The overall picture is positive: businesses in the sector are growing. Expectations for both revenue (61%) and profitability (42%) are above the respective global averages, and have been for the past four quarters. Moreover, growth prospects are not restricted to certain regions. Businesses in the EU, emerging Asia Pacific and North America are all bullish about growth prospects.
Considering the fragile state of the global economy and hospitality & tourism’s reliance on discretionary spend, it is very encouraging that business leaders are so optimistic about expanding their operations.
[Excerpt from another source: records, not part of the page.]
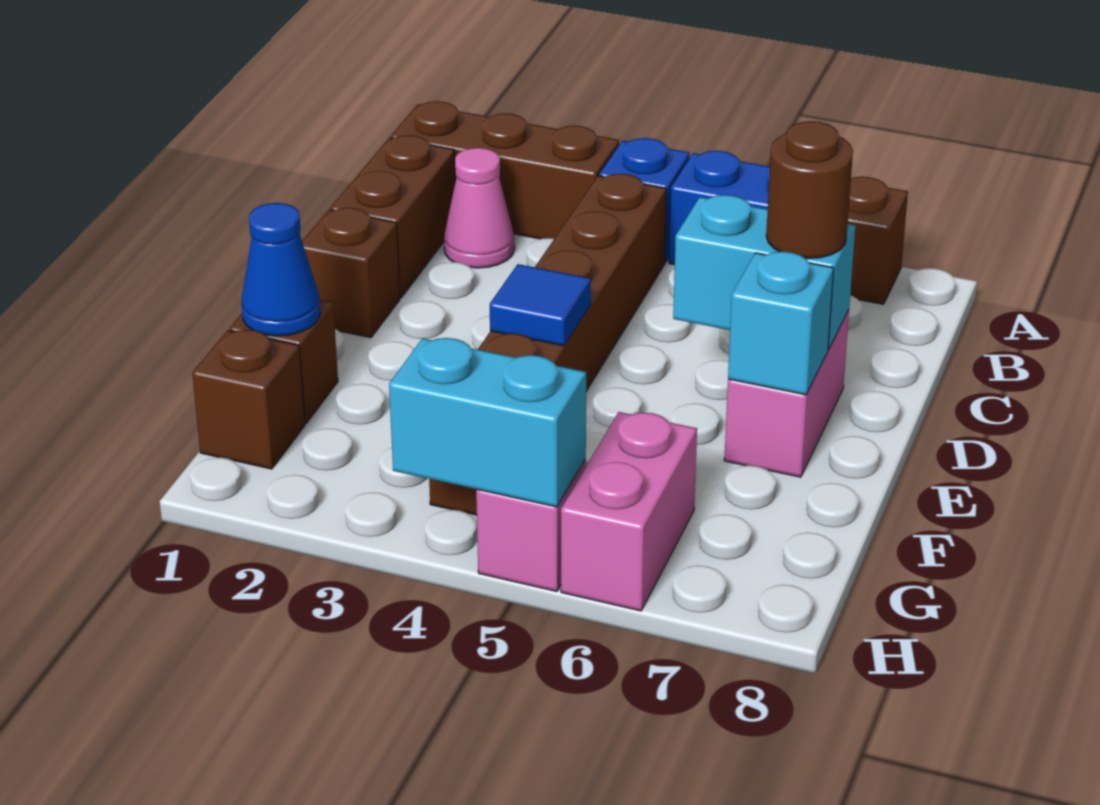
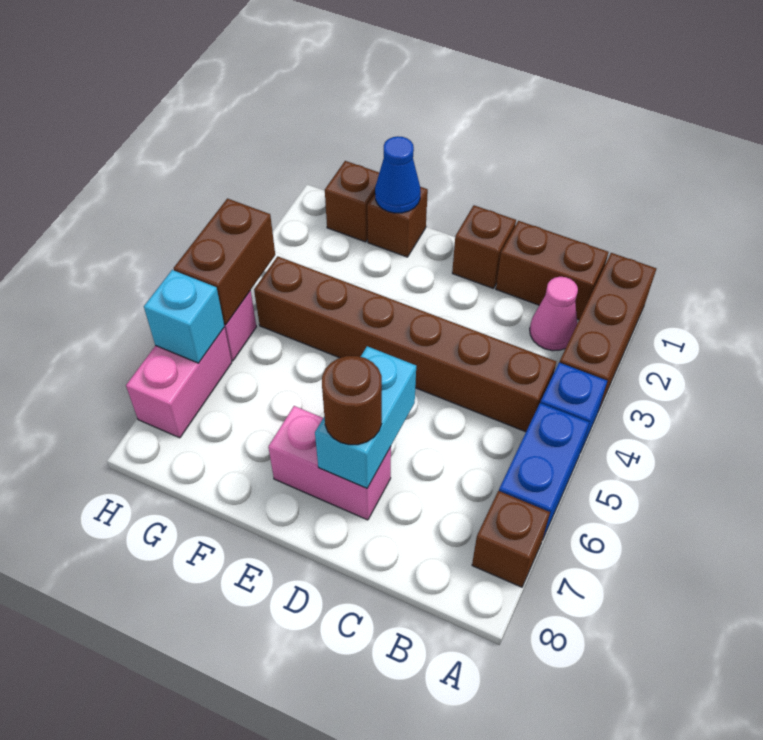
blue 1x1 tile [490,264,591,346] -> none
cyan 1x1 brick [728,251,834,395] -> cyan 1x1 brick moved to [144,270,224,363]
pink 1x2 brick [561,412,697,611] -> pink 1x2 brick turned to [126,327,232,438]
cyan 1x2 brick [389,338,586,507] -> brown 1x2 brick [174,199,275,325]

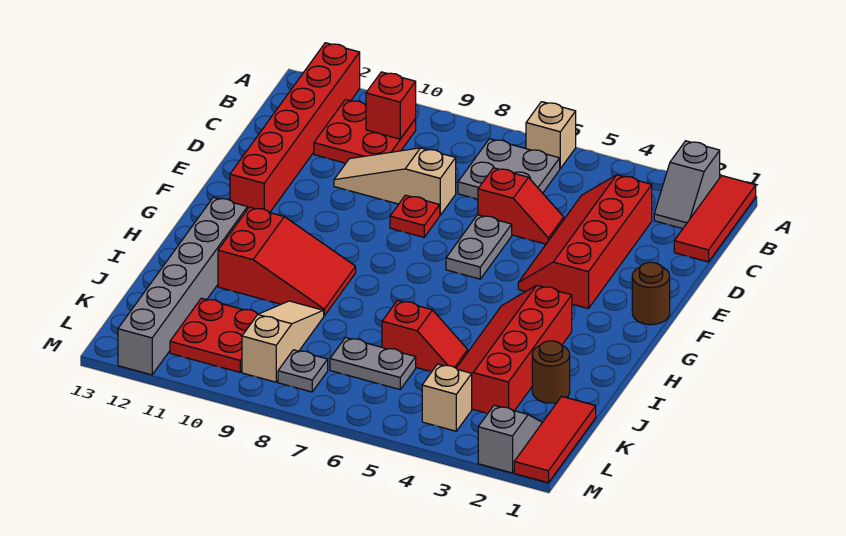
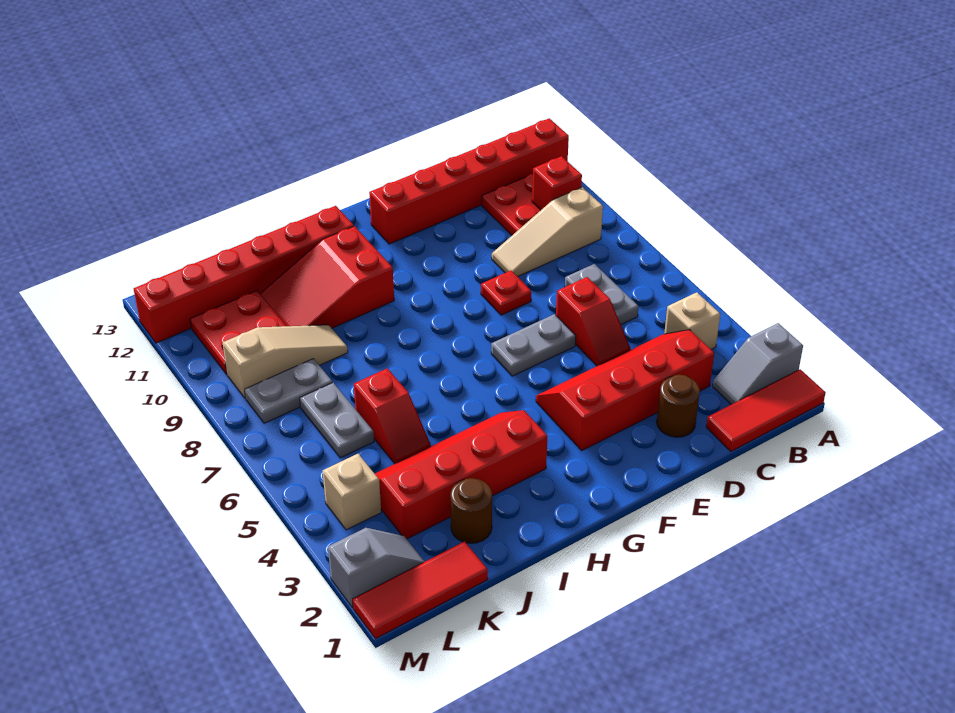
tan 1x1 brick [526,102,576,168] -> tan 1x1 brick moved to [664,292,720,349]
grey 2x2 plate [458,139,560,199] -> grey 1x2 plate [565,264,639,324]
tan 1x3 slope [334,148,456,215] -> tan 1x3 slope turned to [492,187,603,277]
brown 1x1 round brick [632,262,670,325] -> brown 1x1 round brick moved to [657,375,700,437]
red 2x3 slope [218,207,356,316] -> red 2x3 slope turned to [260,226,394,328]
grey 1x6 brick [118,197,247,375] -> red 1x6 brick [134,206,354,343]
grey 1x1 plate [278,350,328,392] -> grey 1x2 plate [245,359,332,423]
This growth is expected to come from squeezing more from existing staff, rather than taking on anyone new. Just 8% of hospitality & tourism businesses expect to take on new staff over the next 12 months – the fourth straight quarterly decline. The global average is 25%. And this is not something new: over the past 12 months, on average just 9% of sector businesses have hired more people, the lowest of all sectors and less than half the global average.
In some respects this is to be expected: improvements in labour markets tend to lag recoveries as businesses look for signs of sustained growth before they take on extra people. But here’s the broader concern: where are the ‘skills escalator’ jobs the hospitality & tourism sector traditionally provides going to come from? By that, I mean the entry-level jobs which help many young people make a start in their careers. I’m thinking about waiting and bar staff, chamber maids and hotel porters.
Youth unemployment is already so severe a problem that commentators are talking about a ‘lost generation’. In Greece, Spain and South Africa, more than 50% of young people are jobless. In France, the UK and the US, around one in five young people cannot find work. The Economist estimates that more than 30% of 15-24 year-olds in South Asia, rising to over 40% in the Middle East and North Africa, are either unemployed or inactive. This does not only threaten growth today; it also drags down future growth potential.
As the recovery gains momentum, I’m hoping to see businesses in the sector ramp up their hiring plans. I don’t advocate any employer taking on people they can’t afford, but youth unemployment is a global issue. And the hospitality & tourism sector could have a major role to play.